Thursday, March 29, 2012

concatenate nulls in SQL server

I have a problem with a view in MS SQL Server 2000. The View concatenates 3 fields (prefix, partnumber, suffix) using hte "+" operator and one or more of these fields may sometimes be null. The problem is that a null value in any of the three fields causes the concatenation to return null even if there are valid values in on or both of the other fields. I thought I might be able to work around this by creating a view containing CASE statements to render the null values as zero length strings, which concatenate properly (e.g., "SELECT CASE WHEN PREFIX IS NULL THEN '' ELSE PREFIX END 'prefix2' FROM [table_name]"). But SQL server will not let me save a view containing a CASE statement. Anybody know how to resolve this problem?

By the way, I also tried to use UNION views to work around this but SQL server 2000 will not let me save views with UNION sataments even though it runs them properly when views with UNION statements that were created in SQL server 7.0 are imported. What's up with the inability to save a view just because it can't be rendered in the gui pane of the query builder??select isnull(prefix,'')+isnull(partnumber,'')+isnull(suf fix,'') from your table|||I know you can use a function in a view, so perhaps you can write a function that takes as input the three values and internally builds the string using your case logic (or, alternatively, using ISNULL, as in:

SET @.outputstring = ISNULL(@.value1,'') + ISNULL(value2,'') + ISNULL(value3,'')

then just use the function within the view's select statement.|||you can use the function coalesce.

select coalesce(prefix, '') + coalesce(partnumber, '') + coalesce(suffix, '')
from your_table|||Thanks for the help. The isnull concatenation works so my (current) problem is resolved. I still don't know why I can no longer save views with UNION statements in them in SQL 2000...|||Why are you creating queries in the GUI query builder? You mean the one in Enterprise Manager? It generates crappy code. Plus I don't think you can save the resulting queries as views directly anyway. It's not designed for creating objects, but for viewing data.
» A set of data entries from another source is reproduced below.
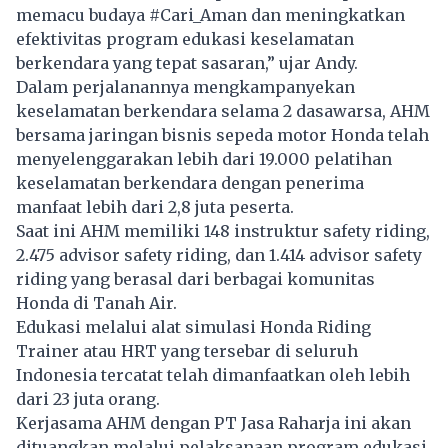
memacu budaya #Cari_Aman dan meningkatkan
efektivitas program edukasi keselamatan
berkendara yang tepat sasaran,” ujar Andy.
Dalam perjalanannya mengkampanyekan
keselamatan berkendara selama 2 dasawarsa, AHM
bersama jaringan bisnis sepeda motor Honda telah
menyelenggarakan lebih dari 19.000 pelatihan
keselamatan berkendara dengan penerima
manfaat lebih dari 2,8 juta peserta.
Saat ini AHM memiliki 148 instruktur safety riding,
2.475 advisor safety riding, dan 1.414 advisor safety
riding yang berasal dari berbagai komunitas
Honda di Tanah Air.
Edukasi melalui alat simulasi Honda Riding
Trainer atau HRT yang tersebar di seluruh
Indonesia tercatat telah dimanfaatkan oleh lebih
dari 23 juta orang.
Kerjasama AHM dengan PT Jasa Raharja ini akan
dituangkan melalui pelaksanaan program edukasi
You can paste the code it creates into Query Analyzer to create your Union query, but clean it up first.|||I've often wondered about that, I have done some stuff in views (ordering, is one that leaps to mind) that the enterprise manager screams about, but when I do it through SQL Analyzer, it allows it, and the resulting view SEEMS to work flawlessly...what's UP with that? Is Uncle Billy just trying to save us from ourselves or something?|||You can't ORDER a view unless you include the TOP clause, so it may have screamed about that.

The GUI "designer" in Enterprise Manager really is only for viewing data. And you have to be carefull even then, 'cause under some circumstances you can accidently change data in the resultset and end up modifying the source data. I generally avoid EM's GUI.